Klar, die ganzen Gänge der klassischen Schaltung bei den Rädern heutzutage braucht man nie alle, aber es ist ja so: man "hat" zwar zB 24 Gänge, aber ein Teil von denen sollte man ja allein schon mechanisch nicht nutzen, weil die Kette dabei zu schief steht. D.h da fallen idR schon mind 6 Gänge flach.

Aber das ist ja auch egal: die Schaltung wird nicht relevant teurer, nur weil Du vorne 3 statt nur 2 Kettenblätter hast - aber mit 3 hast Du direkt 24 statt "nur" 18 Gänge zu Verfügung, wenn Du hinten ein 9fach-Ritzel hast. Ich persönlich nutze bei meinem MTB zB das kleinste Kettenblatt vorne fast nie, und mir würden auch hinten wohl 7 Ritzel reichen, also 14 Gänge insgesamt. Aber hinten haben Räder nunmal heutzutage 8 bis 10 Ritzel, auch weil die Technik mittlerweile diese Präzision gut stemmen kann, die dafür nötig ist: eine halbwegs ordentlich eingestellte XT-Schaltung bedient diese Ritzel über Jahre hinweg Millimetergenau, da muss man maximal mal eine Stellschraube um 1/4 bis 1/2 Drehung reinziehen, um auszugleichen, dass das Zugkabel sich im Laufe der Jahre leicht gedehnt hat  und wichtig ist da auch nur die Schaltung - der Rest muss nicht unbedingt auch XT sein. Guter Rahmen, gute Schaltung, gute Felge&Nabe, der Rest "Mittelklasse" - das ist dann schon absolut Top.
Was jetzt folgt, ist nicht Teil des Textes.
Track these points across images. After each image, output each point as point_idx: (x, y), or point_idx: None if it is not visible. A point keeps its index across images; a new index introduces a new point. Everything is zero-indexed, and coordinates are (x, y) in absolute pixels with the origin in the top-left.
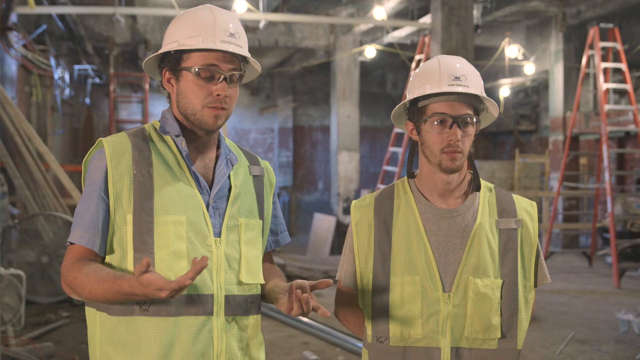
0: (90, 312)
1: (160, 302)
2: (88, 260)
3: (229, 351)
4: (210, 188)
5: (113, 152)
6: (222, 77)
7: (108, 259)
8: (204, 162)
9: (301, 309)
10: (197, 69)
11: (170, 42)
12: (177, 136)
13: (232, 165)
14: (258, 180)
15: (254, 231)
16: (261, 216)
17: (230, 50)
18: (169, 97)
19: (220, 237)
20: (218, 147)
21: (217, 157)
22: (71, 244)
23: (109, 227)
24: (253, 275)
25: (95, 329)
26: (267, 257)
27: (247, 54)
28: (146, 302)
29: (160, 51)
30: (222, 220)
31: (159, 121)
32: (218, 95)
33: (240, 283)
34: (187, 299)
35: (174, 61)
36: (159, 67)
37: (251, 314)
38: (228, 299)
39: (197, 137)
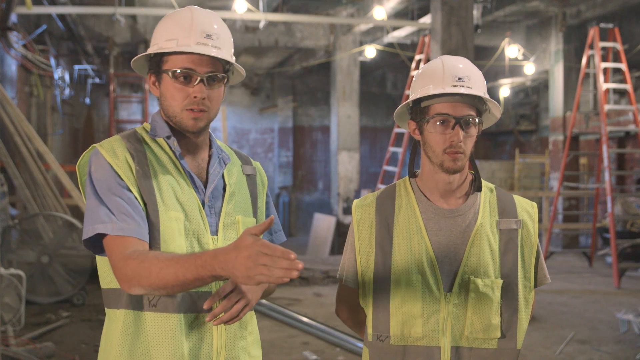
0: (110, 312)
1: (167, 298)
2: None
3: (229, 349)
4: (205, 187)
5: (110, 152)
6: (199, 79)
7: None
8: (196, 162)
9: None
10: (173, 72)
11: (152, 45)
12: (168, 137)
13: (225, 164)
14: (251, 180)
15: None
16: (255, 214)
17: (204, 52)
18: (159, 99)
19: (217, 235)
20: (210, 148)
21: (210, 157)
22: (99, 236)
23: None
24: None
25: (111, 326)
26: None
27: (224, 55)
28: (154, 297)
29: (143, 54)
30: (219, 219)
31: (150, 124)
32: (195, 97)
33: None
34: (188, 296)
35: (155, 64)
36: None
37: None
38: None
39: (186, 138)
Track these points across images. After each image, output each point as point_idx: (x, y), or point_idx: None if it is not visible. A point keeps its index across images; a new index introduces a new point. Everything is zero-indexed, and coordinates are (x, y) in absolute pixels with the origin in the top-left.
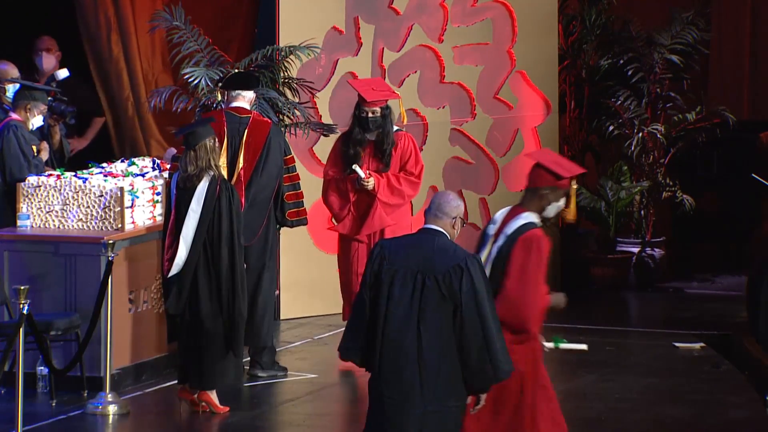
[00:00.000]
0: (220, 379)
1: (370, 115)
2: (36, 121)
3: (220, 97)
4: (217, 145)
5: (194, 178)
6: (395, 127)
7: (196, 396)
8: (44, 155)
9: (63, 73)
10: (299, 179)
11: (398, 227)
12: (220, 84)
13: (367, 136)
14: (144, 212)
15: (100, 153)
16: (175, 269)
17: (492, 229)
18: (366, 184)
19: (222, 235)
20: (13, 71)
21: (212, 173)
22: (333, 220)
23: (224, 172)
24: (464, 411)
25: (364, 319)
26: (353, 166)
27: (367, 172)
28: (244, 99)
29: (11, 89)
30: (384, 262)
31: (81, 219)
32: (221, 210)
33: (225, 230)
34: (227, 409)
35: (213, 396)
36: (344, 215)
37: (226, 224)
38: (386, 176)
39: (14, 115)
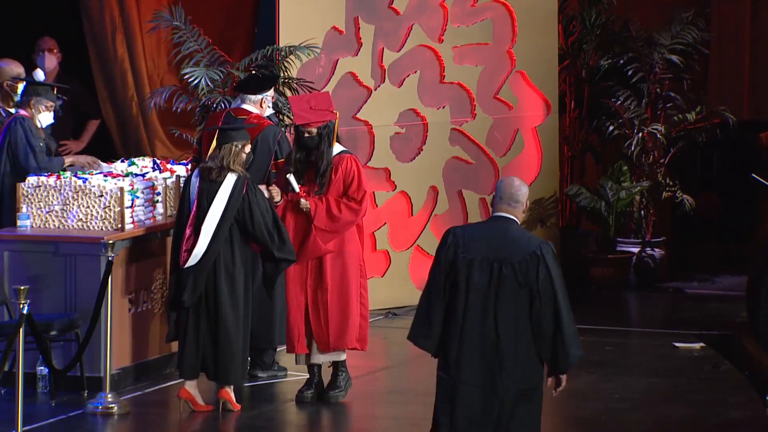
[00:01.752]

Ich will auch keinem eine besondere Schaltung oder so was ausreden - ich will nur drauf hinweisen, dass auch Räder für 600-800€ schon verdammt gut sein können, vor allem wenn es Restposten/Auslaufmodelle sind, und man es sich überlegen sollte, sich vielleicht nur vom Style- und "Edel sein"-Faktor blenden zu lassen und für wenig Mehrkomfort gleich das Doppelte hinzublättern


----------



## Bonkic (1. Juli 2013)

vielleicht hilft dir das ja bei der entscheidungsfindung: 

Babes on bicycles : theCHIVE

da sind auf jeden fall ein paar interessante modelle dabei.


----------



## Rabowke (2. Juli 2013)

theChive ist schon eine tolle Seite ... wir waren übrigens in deren Büro in LA am Venice Beach. Wie die arbeiten, machen andere Urlaub!  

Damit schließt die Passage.